According to the Ombudsman documents, Mr D told the ombudsman that Pension Practitioner should have told him it was advisable to appoint a second trustee, such as Pension Practitioner itself.

The victim argued that, as he is a layman and he could not be expected to understand the possible pitfalls that could befall him, to allow the pension scheme to operate on the basis of one signature only is a serious dereliction of responsibility.

However, Pension Practitioner said it was not necessary to appoint a third party trustee to a Ssas, and this does not give any safeguards as to the suitability of an investment.

Moreover, if Mr D has been the subject of a fraud by AJH, this should be reported to the police.

Pension Practitioner was not a signatory to the account and was not aware of the investment in carbon credits until after the event.

Pension Practitioner also made it clear, in the Ssas literature, and the terms of business, that it does not provide investment advice and that Mr D was free to choose his investments subject to certain limitations.

If Pension Practitioner had been told that the purpose of setting up the Ssas was to invest in carbon credits and not for making a loan to the employer, then it would have requested Mr D to obtain regulated financial advice.

The adjudicator found no further action was required by Pension Practitioner. 

The adjudicator's note said: "It appears that Mr D has been the victim of a pension scam, which over recent years has become much more prevalent within the UK pensions industry.

"In essence it usually involves the transfer away from a genuine pension scheme to another arrangement with investment promising high returns which often prove to be worthless.

"Mr D’s funds were diverted by AJH into carbon credits, via SJL Risk which is the subject of a police investigation, but it is unlikely that Mr D will recover his investment.

"Mr D, not unnaturally, is seeking to recover those funds by whatever means possible and is seeking to place a moral responsibility on Pension Practitioner."

However, the original adjudicator did not consider Pension Practitioner could be held responsible for the loss of Mr D's funds which, it is alleged, were fraudulently diverted into carbon credits.

Moreover, Pension Practitioner had made it clear, in the Ssas literature, that it provided only administration and tax compliance services and not investment services.

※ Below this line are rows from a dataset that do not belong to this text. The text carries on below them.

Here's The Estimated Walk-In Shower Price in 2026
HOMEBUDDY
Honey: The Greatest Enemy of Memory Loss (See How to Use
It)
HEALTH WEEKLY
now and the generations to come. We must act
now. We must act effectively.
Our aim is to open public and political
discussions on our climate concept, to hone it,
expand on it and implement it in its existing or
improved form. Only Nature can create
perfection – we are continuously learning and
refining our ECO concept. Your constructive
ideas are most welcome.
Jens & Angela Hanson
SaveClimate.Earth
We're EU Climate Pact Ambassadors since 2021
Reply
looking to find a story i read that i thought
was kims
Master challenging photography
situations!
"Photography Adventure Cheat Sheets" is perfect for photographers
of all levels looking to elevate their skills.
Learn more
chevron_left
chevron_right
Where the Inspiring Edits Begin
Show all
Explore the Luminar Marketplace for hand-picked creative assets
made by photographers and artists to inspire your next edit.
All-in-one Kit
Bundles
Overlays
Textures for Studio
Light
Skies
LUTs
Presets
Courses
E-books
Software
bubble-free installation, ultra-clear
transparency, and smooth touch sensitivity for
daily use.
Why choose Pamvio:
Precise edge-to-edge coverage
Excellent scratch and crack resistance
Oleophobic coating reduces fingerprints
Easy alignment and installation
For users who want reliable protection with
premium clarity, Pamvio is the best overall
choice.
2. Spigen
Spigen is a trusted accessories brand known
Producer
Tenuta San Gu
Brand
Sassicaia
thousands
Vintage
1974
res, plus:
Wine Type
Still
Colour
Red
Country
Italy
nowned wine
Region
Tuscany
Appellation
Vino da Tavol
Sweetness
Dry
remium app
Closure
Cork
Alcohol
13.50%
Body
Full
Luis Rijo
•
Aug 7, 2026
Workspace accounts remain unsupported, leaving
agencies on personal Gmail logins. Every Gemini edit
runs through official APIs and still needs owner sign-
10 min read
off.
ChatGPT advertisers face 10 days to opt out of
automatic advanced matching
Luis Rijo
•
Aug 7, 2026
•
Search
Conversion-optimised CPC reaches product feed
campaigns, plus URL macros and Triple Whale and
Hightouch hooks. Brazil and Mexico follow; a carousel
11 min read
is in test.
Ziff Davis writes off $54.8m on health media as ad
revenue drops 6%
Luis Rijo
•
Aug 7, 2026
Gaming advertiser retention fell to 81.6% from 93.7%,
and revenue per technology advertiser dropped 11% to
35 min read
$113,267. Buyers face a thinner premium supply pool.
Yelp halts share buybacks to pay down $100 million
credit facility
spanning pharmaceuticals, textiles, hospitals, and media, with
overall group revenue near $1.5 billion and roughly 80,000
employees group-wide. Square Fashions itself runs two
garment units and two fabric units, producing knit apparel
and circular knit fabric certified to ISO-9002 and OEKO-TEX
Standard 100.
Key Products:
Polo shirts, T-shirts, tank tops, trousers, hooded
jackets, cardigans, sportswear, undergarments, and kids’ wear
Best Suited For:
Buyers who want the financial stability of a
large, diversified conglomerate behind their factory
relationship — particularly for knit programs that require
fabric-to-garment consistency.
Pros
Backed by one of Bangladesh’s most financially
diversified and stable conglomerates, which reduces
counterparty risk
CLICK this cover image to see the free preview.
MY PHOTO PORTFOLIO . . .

The adjudicator also rejected Mr D's claim that Pension Practitioner should have informed him that AJH was unregulated, and that the carbon credit investment had been made fraudulently.

However, the adjudicator said: "I do not find the fact Pension Practitioner failed to inform Mr D that AJH was an unregulated adviser suspicious. There were no indications that AJH was acting other than on behalf of Mr D. It was for Mr D to carry out his own due diligence on his adviser AJH.

"Moreover, Mr D has said the investment in carbon credits was made fraudulently by AJH, and Pension Practitioner was not aware of the investment until after the investment had been made."